> _Page text_:
····················

This, to my mind, constitutes the quintessence of Sri Swamiji’s proclamation on
December 14th.
Dialoguing
with some conscientious objectors
The
enormity of this claim, the proclamation of chakravartin status, may well be
contested by orthodox custodians of the Hindu spiritual traditions and the
secularists. The custodians may contest this because such thoughts have
previously been unheard of. As far as I know, no spiritual figure in India has
indeed claimed the spiritual right and power to perform this yajna and the
status elevation entailed. However, the reasons offered by Sri Swamiji should
provide at least a threshold justification.
The secularist
is apt to dismiss this claim as an exercise in spiritualist delusion or even
delirium. Sri Swamiji, however, invites us to think beyond such spiritually
orphaned intolerance. I imagine, he would say (with Emmanuel Levinas, who
educated us all about our infinite responsibility towards the suffering and
vulnerable other) that all rational thought remains delirious6. Delirious
rationality of thought remains, after all, all that we have as humans.
Thus, the
idea under-girding capitalist economy is simply worship at the altar of
profit-making or wealth-maximization as a supreme common good, as much as the
rival notion of socializing all means of production. Likewise, contemporary
human rights activism and social movements remain insensible outside the
delirious desire that seeks to constrain forever the claims of absolute power,
domination and sovereignty. Since desire co-equally inflects all forms of
rational thought-formations, it may not furnish any adequate ground for
critiquing forms of desire for spiritual emancipation, whether conceived in
terms of moksha or nirvana. In any event, these languages remain pitted against
the ethical superiority of the order/disorder of desire, which postulates the
exploitation/immisseration of the suffering and vulnerable other as the
signature tune of human development and social progress.
At the very
least, a secular critic ought to engage this claim through dialogue, rather
than dismiss it in imperious gestures towards ‘irrationality’. At stake
remains, as Sri Swamiji fully suggested in his marathon pravachan, not so much
the contrast between the desire of Reason and the desire of the Desire, but
rather the notion that all forms of desiring thought remain just thus: they
pursue (as per the psychoanalyst New Freud, Jacques Lacan) ‘desire’ as an
infinite lack, a form in which non-fulfilment of desire itself marks the
possibility of desire (the kasturi mrig-trishna, as the Indian saints and seers
once described this!) Put another way, at stake always remains the tension, or
even the contradiction, between what utopian desires aspire to achieve in the
face of the ‘Real’. In this regard, I invite further dialogue among the global
communities of the International Yoga Fellowship.
The idea of
empire
Sri
Swamiji’s notion of a chakravartin may not be divorced from the notion of
empire. A careful listening to his pravachan suggests that he partly developed
his notion of empire to provide standards by which one may proceed to critique
or judge the past and contemporary empires. This remains enormously important
for judging the positive moralities of human and social development, now
variously described as ‘good governance’, ‘sustainable development’ and
‘fair/ethical globalization’. Sri Swamiji, on the other hand, elaborates a
distinctive normative notion of empire. It is with his own notion of an empire
that I deal with first, leaving the former to the next section of this article.

····················

> _Exercise tasks_:
a) In the passage on Sri Swamiji's proclamation, why might orthodox custodians of Hindu spiritual traditions contest the claim of chakravartin status?
b) Copy the passage on Sri Swamiji's proclamation word for word, from "The secularist" up to and including "have as humans.".

> _Records_:

····················

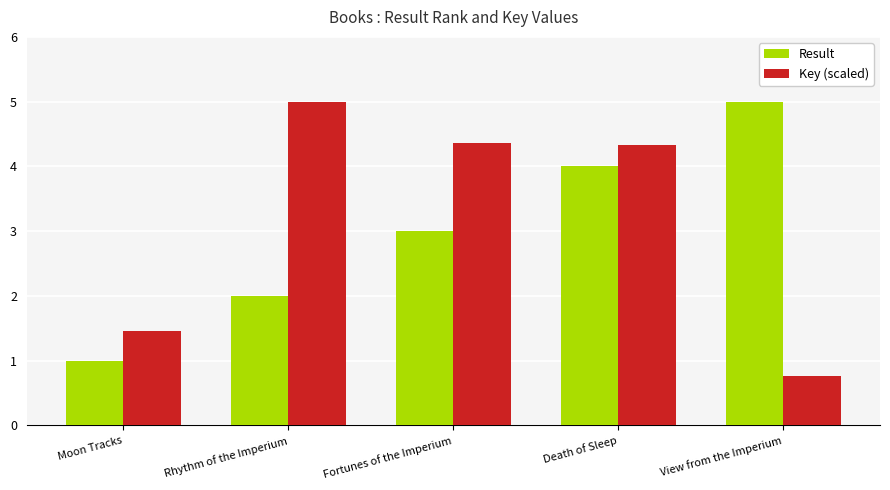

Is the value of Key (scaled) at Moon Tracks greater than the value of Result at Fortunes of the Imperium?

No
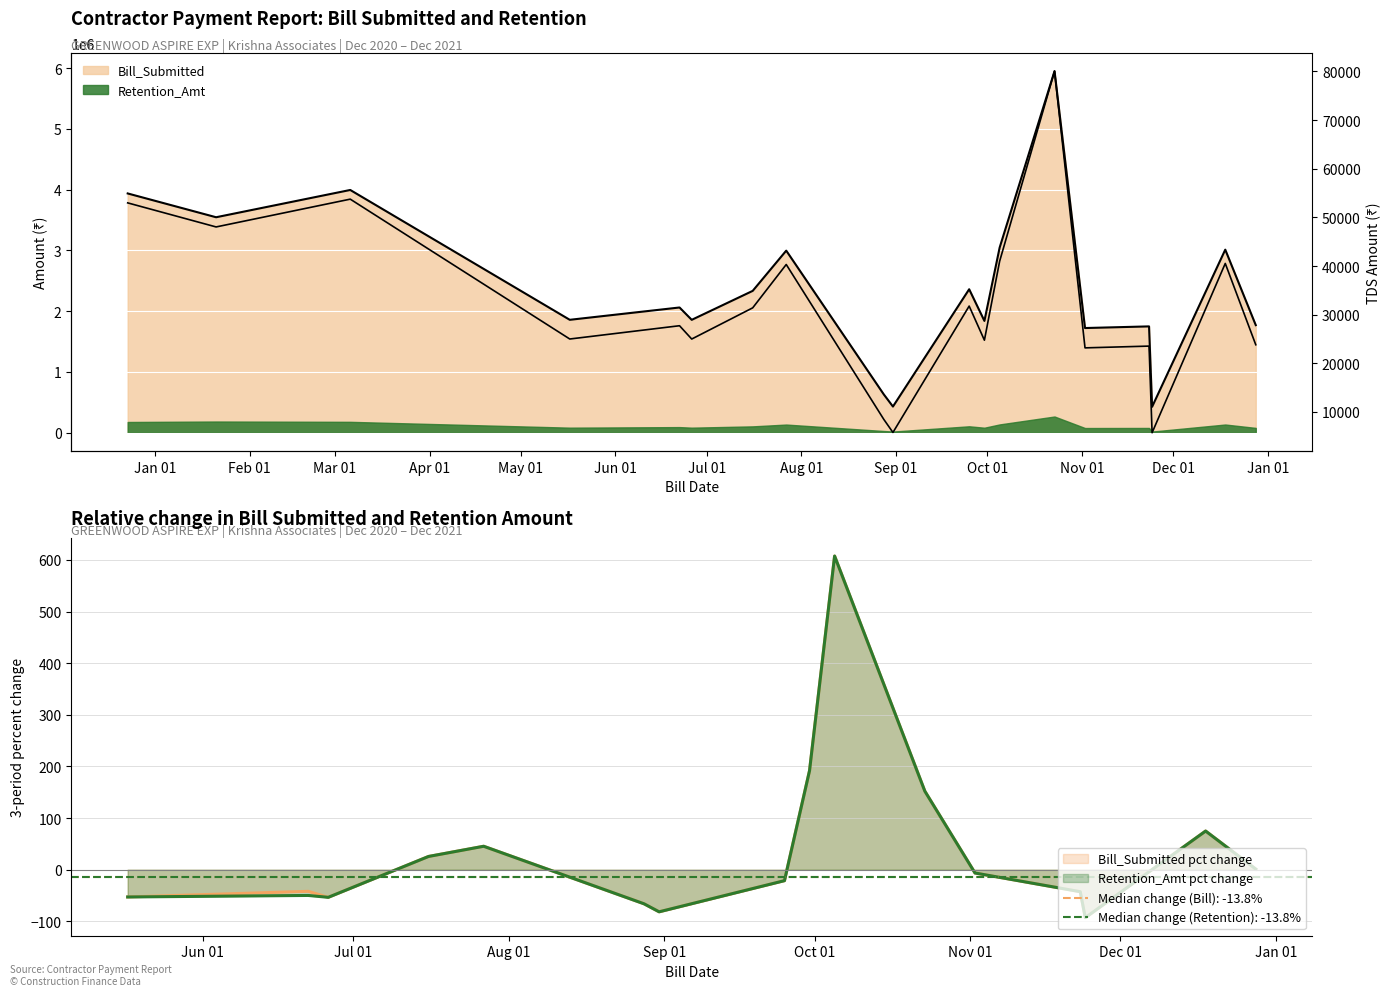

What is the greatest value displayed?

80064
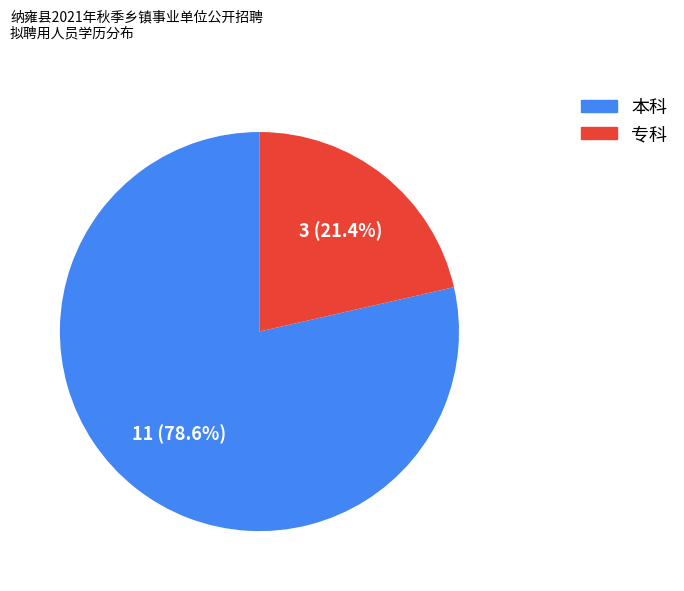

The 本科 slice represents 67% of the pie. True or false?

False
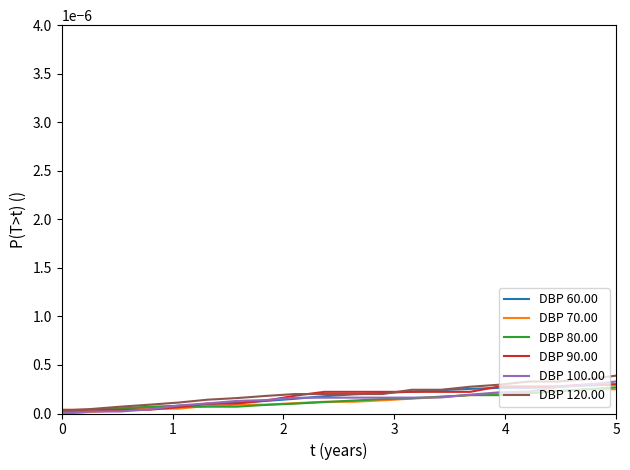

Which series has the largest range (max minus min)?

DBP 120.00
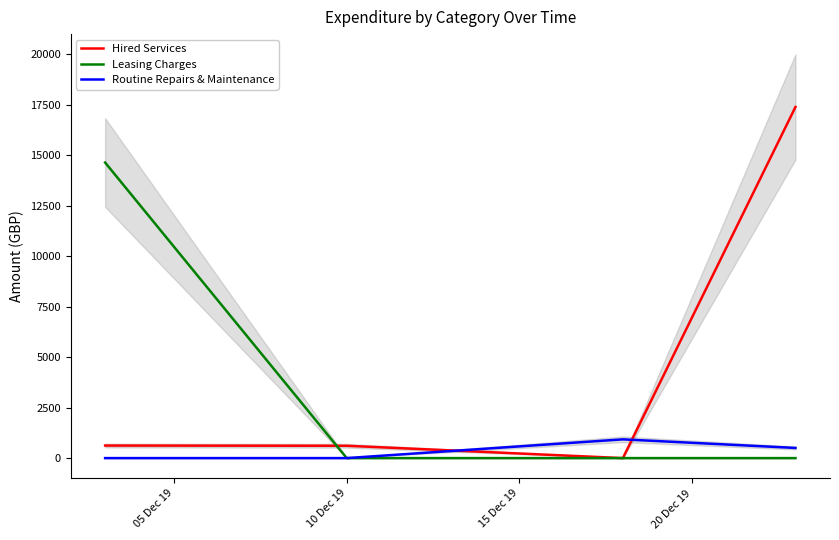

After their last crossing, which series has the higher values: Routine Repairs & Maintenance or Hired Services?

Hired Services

····················

> _Results for the exercise_:
a) Because such thoughts have previously been unheard of.

b)
The secularist
is apt to dismiss this claim as an exercise in spiritualist delusion or even
delirium. Sri Swamiji, however, invites us to think beyond such spiritually
orphaned intolerance. I imagine, he would say (with Emmanuel Levinas, who
educated us all about our infinite responsibility towards the suffering and
vulnerable other) that all rational thought remains delirious6. Delirious
rationality of thought remains, after all, all that we have as humans.